Orange would tack on three more touchdowns in the second half, two in the third quarter, with Harris throwing a touchdown pass to C'yontai Lewis on the final play of the third.
Grier went 7-for-9 for 130 yards to Harris's 6-for-9 for 95 yards and a touchdown, and it was Grier who looked slightly sharper and more capable of making throws on this day. Both players hooked up on long throws of 42 yards, but Grier's bomb on a flea-flicker to Alvin Bailey was thrown on target, while Harris's connection with Robinson forced the latter to slow up and adjust to make a twisting mid-air catch. And Grier made the best throw of the day, a stellar 35-yard throw to Lewis on the sideline; Harris's similar throw to Valdez Showers for a 24-yard reception had more to do with Showers's ability to stick a foot down in bounds.
If the season started tomorrow, I think it's a pretty safe assumption that Grier would start. His arm has always looked better than Harris's on a consistent basis, and he looked slightly more comfortable in McElwain's offense on this Saturday than Harris did, though Harris missing practices after a death in the family this spring could help explain the latter deficiency.
But it's a good thing the season doesn't start tomorrow. If it did, Grier, or any Florida quarterback, wouldn't have much of a line to stand behind.
Florida's offensive line will tell the story of its 2015 season, without question. And though an infusion of freshmen, most notably Martez Ivey, should make it better this fall than it was today — even if likely starting right tackle Rod Johnson's injury proves to be as serious as McElwain made it sound to reporters on Saturday — that may just be clearing a low bar. The Orange line, with five scholarship players, still allowed pressures by Florida's second-team defenders all afternoon, with Kavaris Harkless, working at right tackle, notably being worked over by likely reserve rusher Justus Reed.

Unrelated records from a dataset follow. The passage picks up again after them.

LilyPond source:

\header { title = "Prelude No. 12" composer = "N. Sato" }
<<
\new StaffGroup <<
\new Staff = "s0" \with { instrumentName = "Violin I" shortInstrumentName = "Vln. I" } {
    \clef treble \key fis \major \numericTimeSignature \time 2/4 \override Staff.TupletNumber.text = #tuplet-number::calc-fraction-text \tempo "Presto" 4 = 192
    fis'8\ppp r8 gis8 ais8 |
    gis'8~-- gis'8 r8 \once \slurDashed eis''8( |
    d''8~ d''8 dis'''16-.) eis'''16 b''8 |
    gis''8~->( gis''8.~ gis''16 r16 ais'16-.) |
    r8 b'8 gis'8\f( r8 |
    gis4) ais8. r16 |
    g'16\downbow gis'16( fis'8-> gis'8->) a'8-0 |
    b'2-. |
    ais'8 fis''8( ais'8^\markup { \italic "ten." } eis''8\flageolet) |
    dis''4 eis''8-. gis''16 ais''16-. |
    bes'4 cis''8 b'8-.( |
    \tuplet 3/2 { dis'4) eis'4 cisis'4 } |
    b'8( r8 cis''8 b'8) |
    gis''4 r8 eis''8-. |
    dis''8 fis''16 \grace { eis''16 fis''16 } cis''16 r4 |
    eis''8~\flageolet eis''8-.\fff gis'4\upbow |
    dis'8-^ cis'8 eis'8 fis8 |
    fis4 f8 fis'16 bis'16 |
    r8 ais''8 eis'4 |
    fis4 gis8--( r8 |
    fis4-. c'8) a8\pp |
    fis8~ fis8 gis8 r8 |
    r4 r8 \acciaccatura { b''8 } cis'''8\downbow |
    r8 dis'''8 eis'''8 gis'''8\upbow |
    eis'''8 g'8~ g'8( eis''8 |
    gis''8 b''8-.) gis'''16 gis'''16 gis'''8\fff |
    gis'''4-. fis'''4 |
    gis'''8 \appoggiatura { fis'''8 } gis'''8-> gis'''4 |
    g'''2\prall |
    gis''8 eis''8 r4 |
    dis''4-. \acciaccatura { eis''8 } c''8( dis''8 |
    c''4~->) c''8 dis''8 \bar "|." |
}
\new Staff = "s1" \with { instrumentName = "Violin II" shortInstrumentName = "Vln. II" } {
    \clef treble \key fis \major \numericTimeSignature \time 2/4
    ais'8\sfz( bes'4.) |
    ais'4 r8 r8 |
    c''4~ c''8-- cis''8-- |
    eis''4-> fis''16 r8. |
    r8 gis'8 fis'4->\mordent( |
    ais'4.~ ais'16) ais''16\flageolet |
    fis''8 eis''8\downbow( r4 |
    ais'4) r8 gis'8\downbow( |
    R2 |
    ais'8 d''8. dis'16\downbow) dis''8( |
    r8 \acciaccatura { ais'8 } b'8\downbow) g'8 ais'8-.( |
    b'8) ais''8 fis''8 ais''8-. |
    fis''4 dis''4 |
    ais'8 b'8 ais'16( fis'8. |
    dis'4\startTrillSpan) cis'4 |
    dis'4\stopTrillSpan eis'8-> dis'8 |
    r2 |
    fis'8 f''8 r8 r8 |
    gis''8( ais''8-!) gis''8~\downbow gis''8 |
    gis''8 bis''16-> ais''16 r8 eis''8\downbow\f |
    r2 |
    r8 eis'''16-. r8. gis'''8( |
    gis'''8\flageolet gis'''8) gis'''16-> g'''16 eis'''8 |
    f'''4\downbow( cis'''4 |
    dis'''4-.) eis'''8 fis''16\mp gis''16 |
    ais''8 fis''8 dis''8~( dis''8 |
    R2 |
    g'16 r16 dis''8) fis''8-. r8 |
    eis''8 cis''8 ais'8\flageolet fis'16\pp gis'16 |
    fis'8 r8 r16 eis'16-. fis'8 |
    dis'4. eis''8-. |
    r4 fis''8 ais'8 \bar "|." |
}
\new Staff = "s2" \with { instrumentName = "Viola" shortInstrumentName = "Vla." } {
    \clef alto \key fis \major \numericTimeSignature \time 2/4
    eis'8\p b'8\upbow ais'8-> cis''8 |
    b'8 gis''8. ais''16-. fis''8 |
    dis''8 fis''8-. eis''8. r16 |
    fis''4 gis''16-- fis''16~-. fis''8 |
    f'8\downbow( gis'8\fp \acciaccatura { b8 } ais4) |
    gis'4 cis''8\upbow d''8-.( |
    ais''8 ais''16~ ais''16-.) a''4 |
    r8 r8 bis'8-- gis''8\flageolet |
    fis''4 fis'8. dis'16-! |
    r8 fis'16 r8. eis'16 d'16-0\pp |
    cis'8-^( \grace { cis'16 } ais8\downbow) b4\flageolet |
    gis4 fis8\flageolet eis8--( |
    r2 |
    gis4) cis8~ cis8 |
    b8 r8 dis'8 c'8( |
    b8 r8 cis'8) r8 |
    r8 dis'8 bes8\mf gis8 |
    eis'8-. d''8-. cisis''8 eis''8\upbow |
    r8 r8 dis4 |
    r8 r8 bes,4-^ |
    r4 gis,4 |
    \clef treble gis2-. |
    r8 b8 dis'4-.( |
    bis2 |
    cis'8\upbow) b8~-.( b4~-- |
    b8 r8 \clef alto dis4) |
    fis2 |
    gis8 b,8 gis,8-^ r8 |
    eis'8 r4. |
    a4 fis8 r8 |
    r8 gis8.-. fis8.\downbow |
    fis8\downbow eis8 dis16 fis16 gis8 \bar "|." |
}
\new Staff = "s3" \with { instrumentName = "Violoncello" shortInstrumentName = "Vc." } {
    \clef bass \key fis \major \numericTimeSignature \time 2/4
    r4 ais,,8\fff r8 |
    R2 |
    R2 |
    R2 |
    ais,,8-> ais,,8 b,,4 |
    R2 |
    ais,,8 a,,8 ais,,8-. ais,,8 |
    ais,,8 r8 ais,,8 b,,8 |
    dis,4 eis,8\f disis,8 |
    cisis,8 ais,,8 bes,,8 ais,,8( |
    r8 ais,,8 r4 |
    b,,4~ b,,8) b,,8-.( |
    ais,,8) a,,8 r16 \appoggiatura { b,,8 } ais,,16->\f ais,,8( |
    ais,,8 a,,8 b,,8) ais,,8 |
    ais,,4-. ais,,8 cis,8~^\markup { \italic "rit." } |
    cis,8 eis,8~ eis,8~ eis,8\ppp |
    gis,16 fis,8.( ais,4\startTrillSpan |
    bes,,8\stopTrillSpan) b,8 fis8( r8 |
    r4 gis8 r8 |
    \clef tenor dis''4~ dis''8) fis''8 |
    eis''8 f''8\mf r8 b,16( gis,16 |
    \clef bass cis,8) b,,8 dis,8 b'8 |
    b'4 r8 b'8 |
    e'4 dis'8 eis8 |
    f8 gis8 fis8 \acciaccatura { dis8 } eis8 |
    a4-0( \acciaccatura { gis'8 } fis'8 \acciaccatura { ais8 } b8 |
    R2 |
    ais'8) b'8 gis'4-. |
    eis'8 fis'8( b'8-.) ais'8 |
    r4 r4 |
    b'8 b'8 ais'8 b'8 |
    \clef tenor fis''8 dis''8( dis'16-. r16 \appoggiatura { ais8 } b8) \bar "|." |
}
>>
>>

Florida's first-team defense looked fine on this day, albeit against a team cobbled together from benchwarmers. Florida's first-team offense made plays against the corresponding team of defensive reserves. But the offensive lines did little to assuage fears of another leaky unit submarining another Florida offense.
Again: It's a good thing the season doesn't start tomorrow. McElwain, and the Gators, have plenty to work on before it does.